In addition to preparing your backpack and hiking shoes, you will soon have to take a look at your smartphone before heading into the forest. The Ministry of Ecological Transition released its “hunting safety plan” on Monday. Among the measures adopted by the government, the prohibition of the practice of hunting under the influence of alcohol and drugs, the strengthening of training but also the creation of a mobile application.
This new application will help geolocate hunters and hunting areas. The tool should be released next fall and will allow hunters to identify their hunted areas. But it remains to detail its precise operation.
“No complaint”
In its press dossier, the Ministry for Ecological Transition indicates that collective hunting organizations will be obliged to declare themselves on the digital platform.
However, walkers will not be able to indicate in real time if they encounter one or more hunters. “It should not become a complaint application,” says the Ministry of Ecological Transition to Tech&Co.
The purpose of the application will be to centralize and make available all the information on hunting places and times; details that are already available on the website of the Office National des Forêts. With size limit: it will only be used to indicate collective hunts.
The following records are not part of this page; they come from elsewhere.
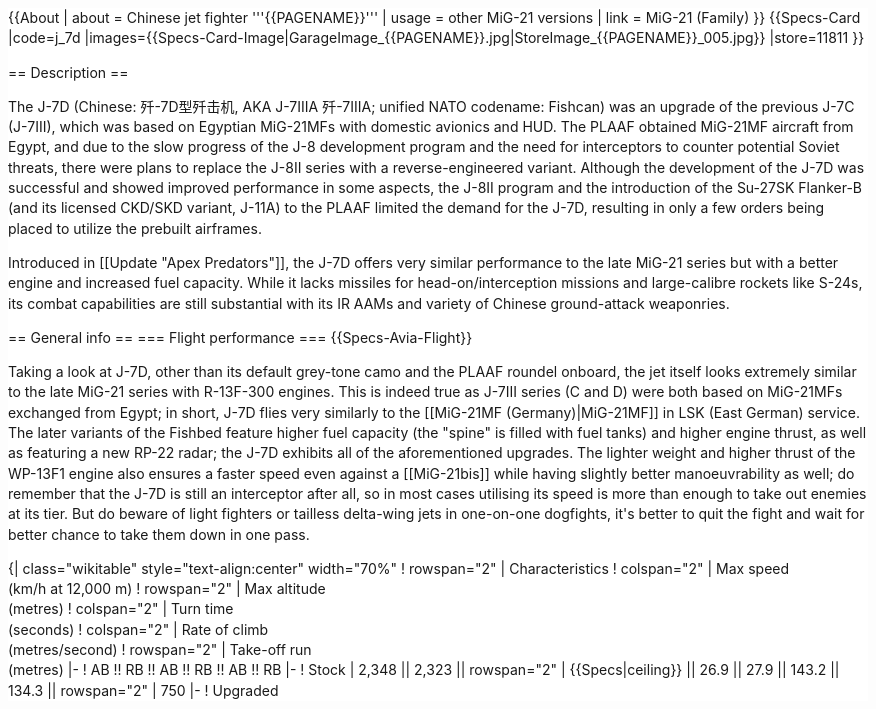 {{About
| about = Chinese jet fighter '''{{PAGENAME}}'''
| usage = other MiG-21 versions
| link = MiG-21 (Family)
}}
{{Specs-Card
|code=j_7d
|images={{Specs-Card-Image|GarageImage_{{PAGENAME}}.jpg|StoreImage_{{PAGENAME}}_005.jpg}}
|store=11811
}}

== Description ==

The J-7D (Chinese: 歼-7D型歼击机, AKA J-7IIIA 歼-7IIIA; unified NATO codename: Fishcan) was an upgrade of the previous J-7C (J-7III), which was based on Egyptian MiG-21MFs with domestic avionics and HUD. The PLAAF obtained MiG-21MF aircraft from Egypt, and due to the slow progress of the J-8 development program and the need for interceptors to counter potential Soviet threats, there were plans to replace the J-8II series with a reverse-engineered variant. Although the development of the J-7D was successful and showed improved performance in some aspects, the J-8II program and the introduction of the Su-27SK Flanker-B (and its licensed CKD/SKD variant, J-11A) to the PLAAF limited the demand for the J-7D, resulting in only a few orders being placed to utilize the prebuilt airframes.

Introduced in [[Update "Apex Predators"]], the J-7D offers very similar performance to the late MiG-21 series but with a better engine and increased fuel capacity. While it lacks missiles for head-on/interception missions and large-calibre rockets like S-24s, its combat capabilities are still substantial with its IR AAMs and variety of Chinese ground-attack weaponries.

== General info ==
=== Flight performance ===
{{Specs-Avia-Flight}}

Taking a look at J-7D, other than its default grey-tone camo and the PLAAF roundel onboard, the jet itself looks extremely similar to the late MiG-21 series with R-13F-300 engines. This is indeed true as J-7III series (C and D) were both based on MiG-21MFs exchanged from Egypt; in short, J-7D flies very similarly to the [[MiG-21MF (Germany)|MiG-21MF]] in LSK (East German) service. The later variants of the Fishbed feature higher fuel capacity (the "spine" is filled with fuel tanks) and higher engine thrust, as well as featuring a new RP-22 radar; the J-7D exhibits all of the aforementioned upgrades. The lighter weight and higher thrust of the WP-13F1 engine also ensures a faster speed even against a [[MiG-21bis]] while having slightly better manoeuvrability as well; do remember that the J-7D is still an interceptor after all, so in most cases utilising its speed is more than enough to take out enemies at its tier. But do beware of light fighters or tailless delta-wing jets in one-on-one dogfights, it's better to quit the fight and wait for better chance to take them down in one pass.

{| class="wikitable" style="text-align:center" width="70%"
! rowspan="2" | Characteristics
! colspan="2" | Max speed<br>(km/h at 12,000 m)
! rowspan="2" | Max altitude<br>(metres)
! colspan="2" | Turn time<br>(seconds)
! colspan="2" | Rate of climb<br>(metres/second)
! rowspan="2" | Take-off run<br>(metres)
|-
! AB !! RB !! AB !! RB !! AB !! RB
|-
! Stock
| 2,348 || 2,323 || rowspan="2" | {{Specs|ceiling}} || 26.9 || 27.9 || 143.2 || 134.3 || rowspan="2" | 750
|-
! Upgraded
The app should resemble the tools known to nature enthusiasts, such as the Meerkat or MaRando apps, which already allow you to give directions on walking routes, in the woods or not. Meerkat, for example, offers the possibility of giving information on a path that is poorly marked or unsafe. A collaborative aspect that, however, should be deprived of the government’s application, based solely on the statements of the hunters.
“Not Prehistoric Men”
The new government app faces several challenges. Many forests being in a white zone, therefore without a network, the possibility of reporting will be difficult or even impossible. “You have to try to plan your route upriver, in the car. You have to download the maps beforehand. In the forest, you often manage to be on the edge, to see your GPS position. If you are in a target area in the forest is that you are very lost”, qualifies the ministry.
Another argument denounced by the hunters is the non-possession by some of a smartphone.
Because although announced, the application has not yet been worked on in depth. “The practical and technical details have not yet been discussed. This would be done in the coming months”, indicates Nicolas Rivet, general director of the Federation of hunters with Tech&Co. Therefore, the federation should be consulted for the development of this application.
The areas affected by the use of the application must also be defined. Bérangère Couillard, Secretary of State for Ecology, indicated at a press conference that the request will only affect public forests, barely a quarter of French forests.
A logical limitation according to Nicolas Rivet that he would not understand that the application applies to private forests: “What is on private land does not have to be subject to a census of hunters. Why not list the barbecues in the garden as long as you do it?” there are?”
“As useless as dangerous”
For its part, the Association for the Protection of Wild Animals (ASPAS) reacted in a press release describing this future application as “an app-gadget, as useless as it is dangerous.”
In any case, the app should see the light of day next fall, with a beta version in September, first for areas not affected by hunting. The enforcement bill will also need to be voted on before the summer for the tool to launch.